Why is gold considered a safe haven commodity?

 

Gold is considered a safe haven commodity

Source: BloombergQuint

 

 

Historically gold performed well every time during an economic crisis. Be it an economic slowdown in 2001, the global financial year in 2008 or the European debt crises in 2013, the yellow mental always shines even when economies struggle. Among the seven asset classes, investors consider gold as a safe haven. Equities, currency, real estate, oil prices and many other depend on economic performance on the contrary the demand for precious metal is related to emotional, cultural and financial value.

 

 

Factors affecting gold prices

 

Factors affecting gold prices

Source: TheHinduBusinessLine

 

 

Socio-cultural factors

People across the globe buy gold for different reasons which is often influenced by national, socio-cultural factors and wider macro-economic drivers. Apart from having a cultural significance countries like India and China hold investment value in gold jewelry.

 

Downside of QE

World Bank predicts India's GDP growth to be 1.5% - 2.8% for FY21 which would be lowest in the last 3 decades.
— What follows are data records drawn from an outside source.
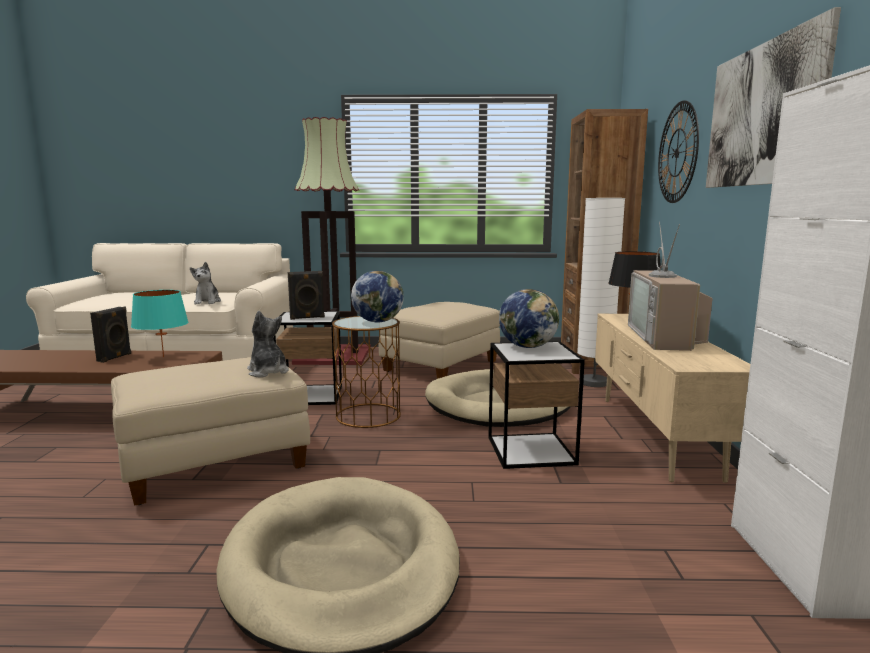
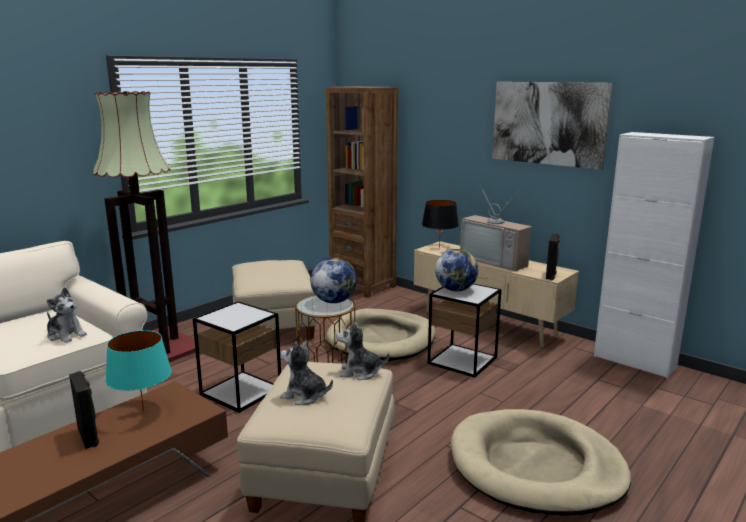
camera: 50 degrees left, 5 degrees up
black speaker [288,271,325,320] -> black speaker moved to [546,234,560,280]
white floor lamp [577,198,625,387] -> none
wall clock [658,101,699,203] -> none
none -> plush toy [280,340,333,405]

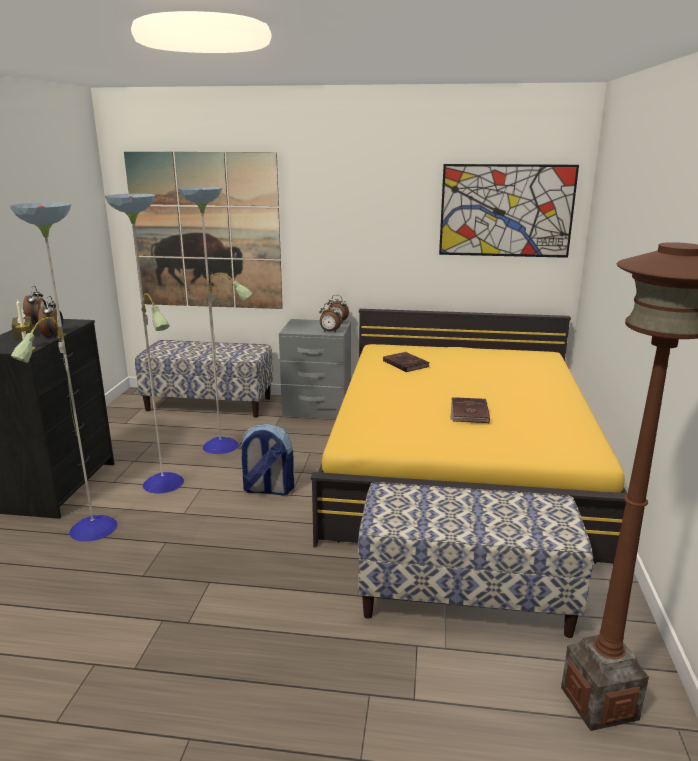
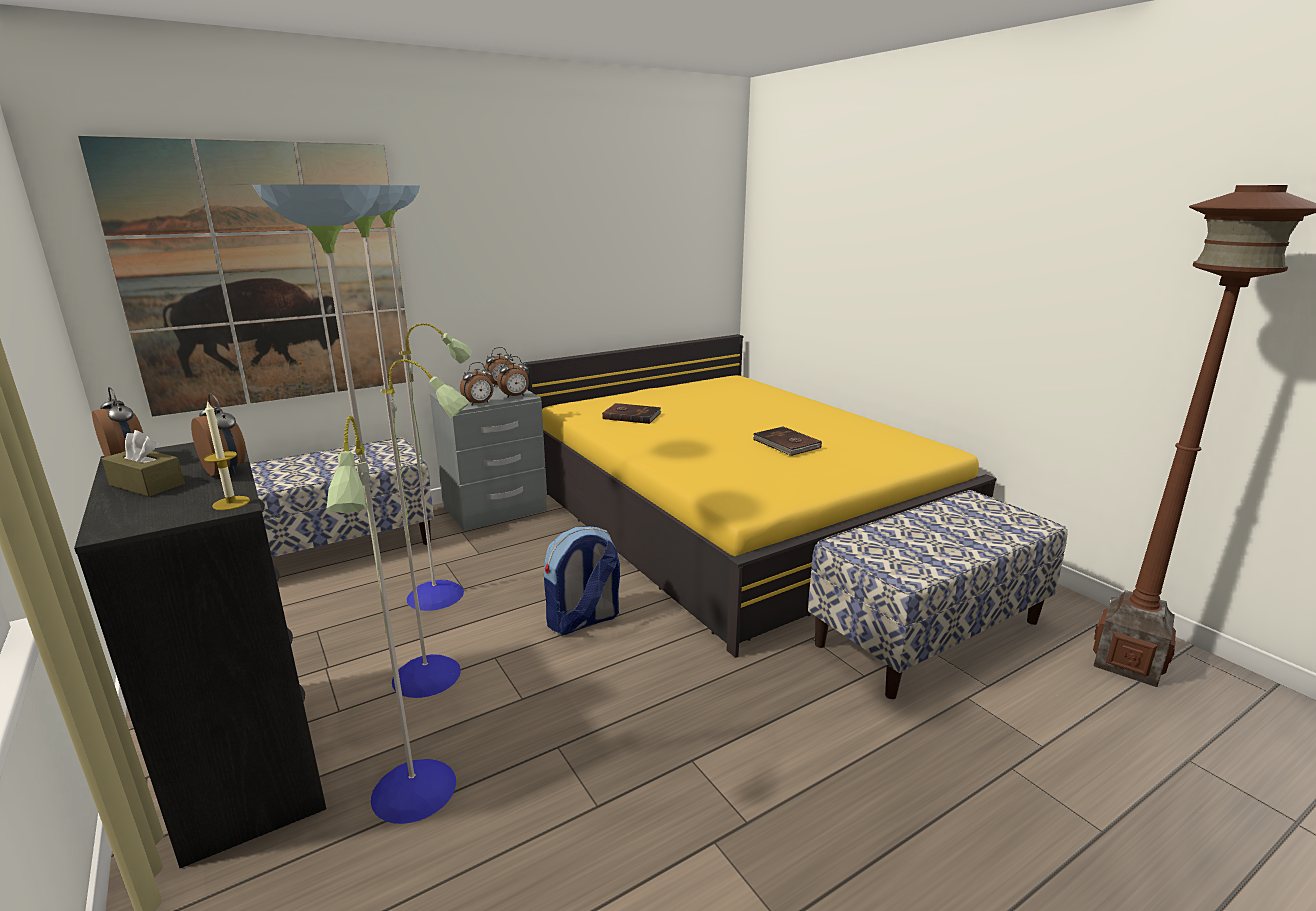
camera: 40 degrees left, 0 degrees up
picture [439,164,579,258] -> none
none -> alarm clock [460,362,493,406]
The government is likely to explore Quantitative Easing (it is a monetary policy tool used by central banks to buy govt/corporate bonds to create liquidity in markets) however it will result in higher inflationary conditions, lower interest rates will also lead to lower returns on savings. Therefore, investors seek refuge in gold to maintain currency levels.

 

Correlation between gold and dollars

Gold typically has an inverse relationship with the dollar when the value of the dollar decreases relative to other currencies around the world the price of gold tends to rise in dollar terms. Therefore, gold continues to perform as it should in times of never-seen-before economic uncertainty.

 

Rupee depreciation

As the Indian rupee continues to depreciate against the US dollar, foreign investors are trying to flee Indian markets. The govt. is likely to borrow more to find its Rs 20 Lakh cr stimulus package. According to quantum mutual fund foreign outflows, rising govt deficit and falling interest rates will further contribute to Rupee's depreciation. International gold price is converted to Indian gold price using the prevailing Rupee-Dollar rate. Thus, a depreciating rupee is pushing up gold prices in India.

 

US-China trade tensions

The corona virus pandemic has strained US-China relations even more. Analysts suggest: Issues between the two will continue even after the pandemic and even when the 2020 US presidential elections are over. The tensions related to international cooperation, ideology, currency, military, technology are unlikely to de-escalate. This may contribute in the eventuality of a global trade war and have far reaching economic ramifications.

 

 

What's the outlook?

 

Gold Rises Amid Gloomy Economic Conditions

Source: Capital.com

 

 

Banks such as UBS & Goldman Sac say that gold is a long-term investment and not just an asset to hold for near-term returns. They say that gold is likely to reach Rs 50,000 - Rs 55,000 over the next year and probably appreciate even more.